In part two, the CARROTS, in the garden are laughing at the leeks and their demise. Then the carrots begin to worry the reindeer might come and eat them, too. After long discussion where nothing is accomplished, one carrot suggests digging a tunnel a escape from the reindeer. The plan is carried out in teams. The carrots’ tunnel soon runs into a colony of bats. At first the carrots are worried the bats might eat them, but the bats are friendly. The bats are going to a party. The carrots ask if they can come along. No problem. The bats and carrots emerge from the tunnel in a warren full of wild rabbits.

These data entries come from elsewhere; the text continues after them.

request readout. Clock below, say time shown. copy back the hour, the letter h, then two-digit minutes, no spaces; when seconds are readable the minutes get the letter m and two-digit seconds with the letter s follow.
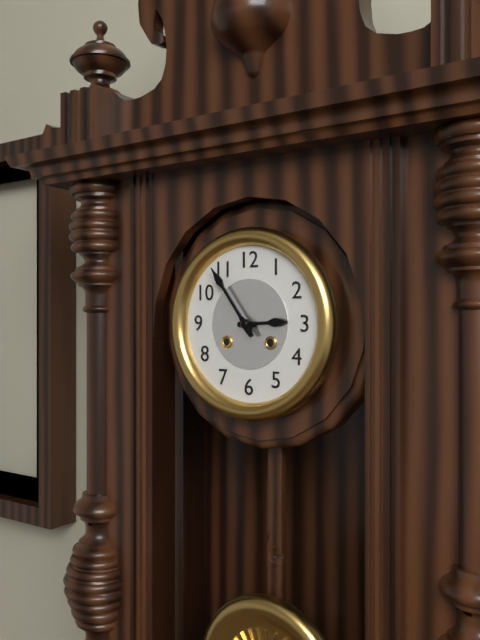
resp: 2h54
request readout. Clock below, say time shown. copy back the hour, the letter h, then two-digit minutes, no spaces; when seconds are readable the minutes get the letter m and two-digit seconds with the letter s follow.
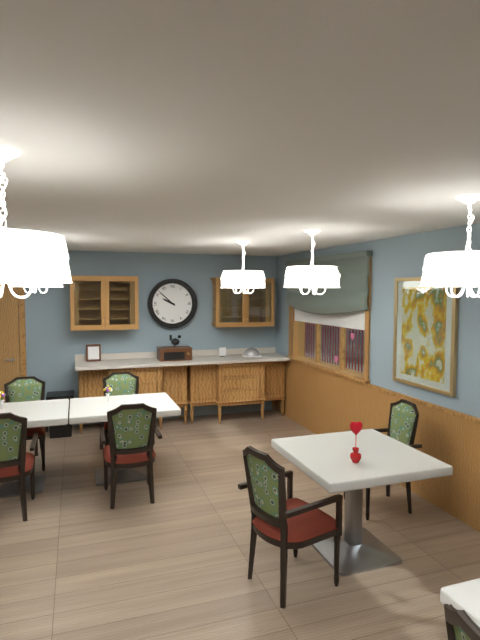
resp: 9h52
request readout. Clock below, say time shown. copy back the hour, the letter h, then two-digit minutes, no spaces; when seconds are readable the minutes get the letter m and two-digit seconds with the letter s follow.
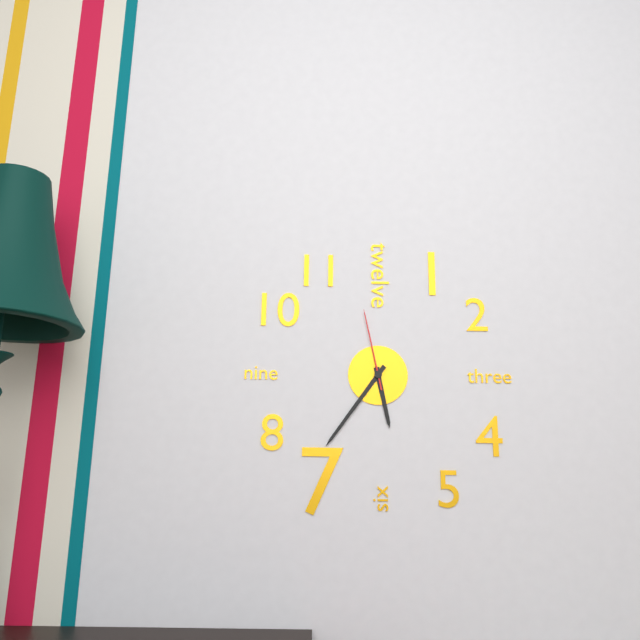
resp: 5h36m58s
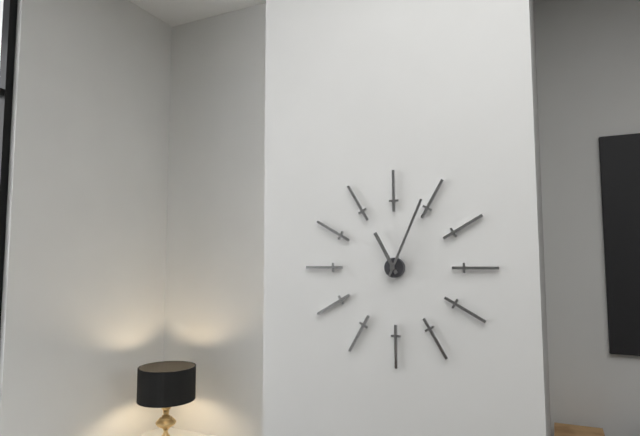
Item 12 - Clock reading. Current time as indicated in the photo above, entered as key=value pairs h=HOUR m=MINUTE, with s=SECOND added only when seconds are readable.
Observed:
h=11 m=4
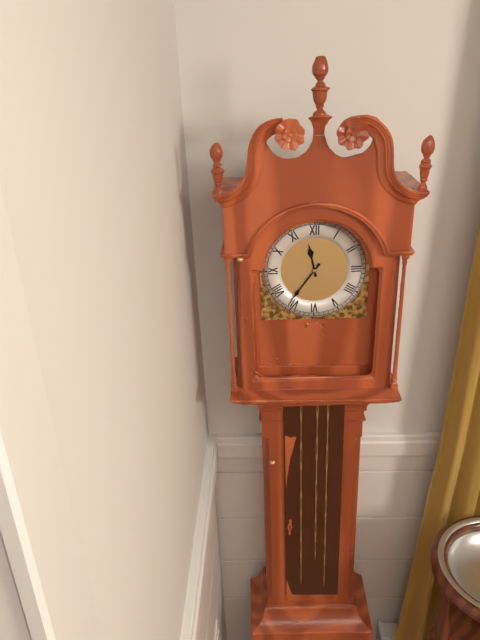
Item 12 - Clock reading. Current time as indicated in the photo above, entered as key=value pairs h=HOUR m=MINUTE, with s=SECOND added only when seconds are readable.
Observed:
h=11 m=36
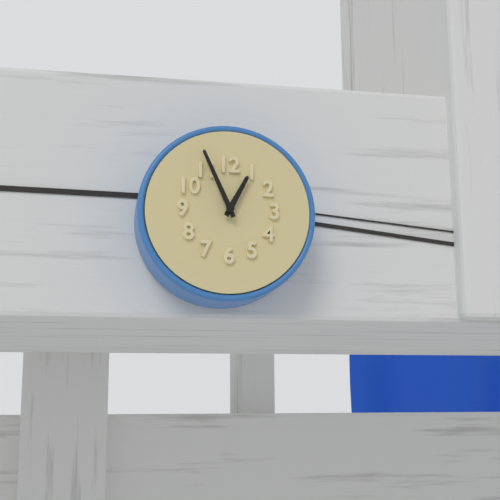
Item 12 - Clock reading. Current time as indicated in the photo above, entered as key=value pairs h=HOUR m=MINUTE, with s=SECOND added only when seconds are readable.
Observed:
h=12 m=56
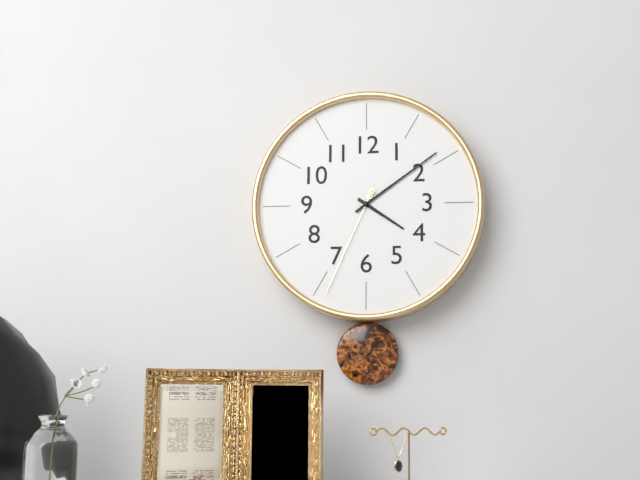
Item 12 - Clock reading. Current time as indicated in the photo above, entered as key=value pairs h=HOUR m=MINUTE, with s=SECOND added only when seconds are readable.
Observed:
h=4 m=9 s=34
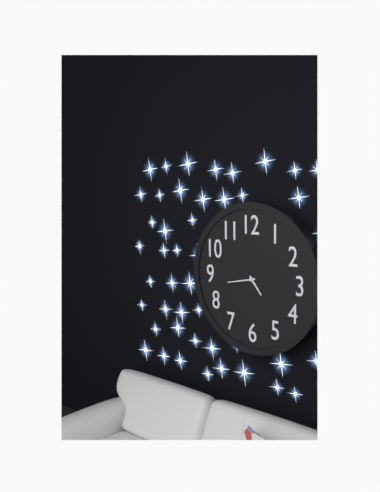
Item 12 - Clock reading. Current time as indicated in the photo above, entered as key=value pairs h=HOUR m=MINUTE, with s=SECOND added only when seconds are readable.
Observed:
h=4 m=43
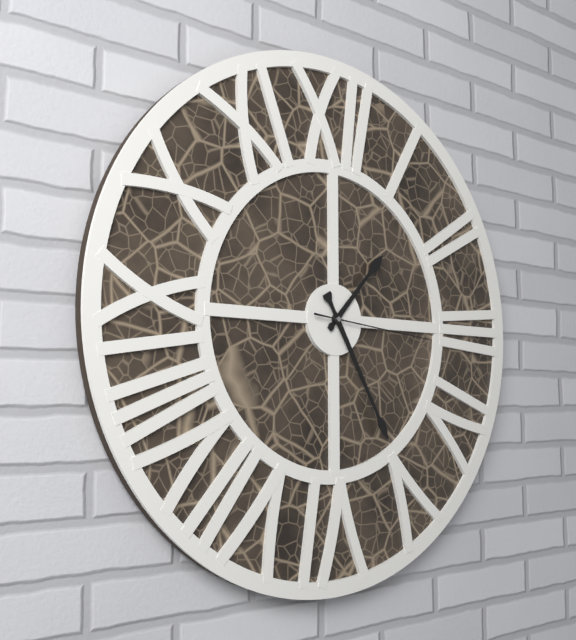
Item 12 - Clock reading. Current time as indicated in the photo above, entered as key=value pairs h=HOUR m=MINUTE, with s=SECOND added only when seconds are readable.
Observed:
h=1 m=25 s=16
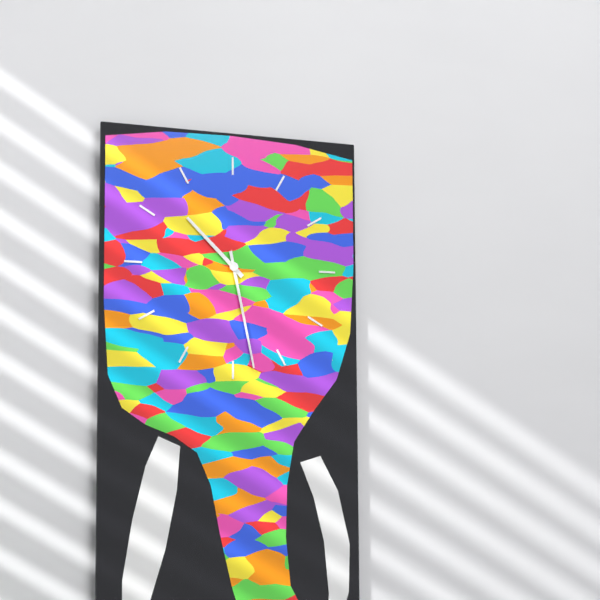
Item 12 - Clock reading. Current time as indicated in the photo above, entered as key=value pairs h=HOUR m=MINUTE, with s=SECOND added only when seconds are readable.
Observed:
h=10 m=28
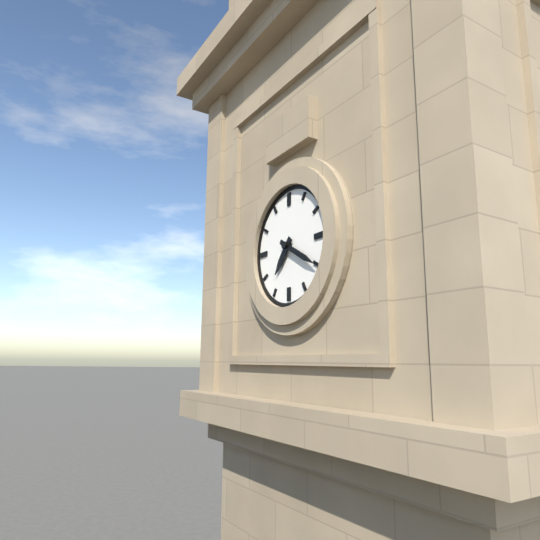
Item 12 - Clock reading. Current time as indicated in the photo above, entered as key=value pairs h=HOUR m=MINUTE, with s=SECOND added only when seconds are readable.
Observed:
h=7 m=20
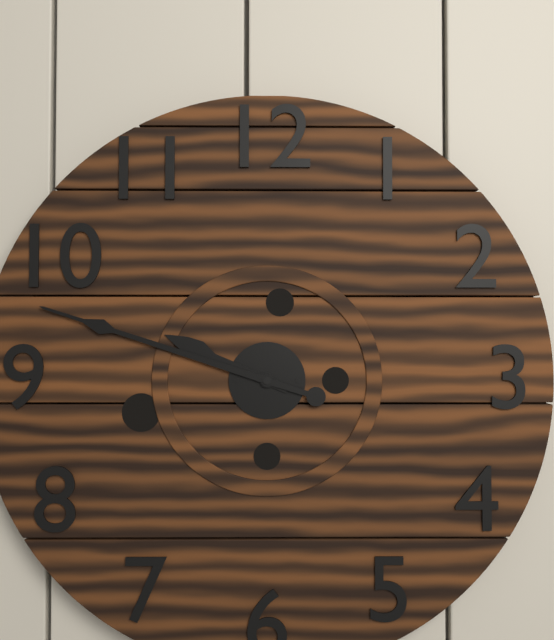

In part three, MIXED VEGETABLES, off in another section of the garden a leek named Romeo finds a carrot named Julienne. They spend their nights whispering together, away from the other vegetables, until one dawn they are discovered. The Leeks are against the Carrots and vice versa. Then the other vegetables from the garden get involved in the insults. Romeo and Julienne sneak away.The vegetable garden is a battle zone. The gardener sees the aftermath and turns the smashed vegetables into soup. And the cow and a rabbit enjoy Romeo and Julienne.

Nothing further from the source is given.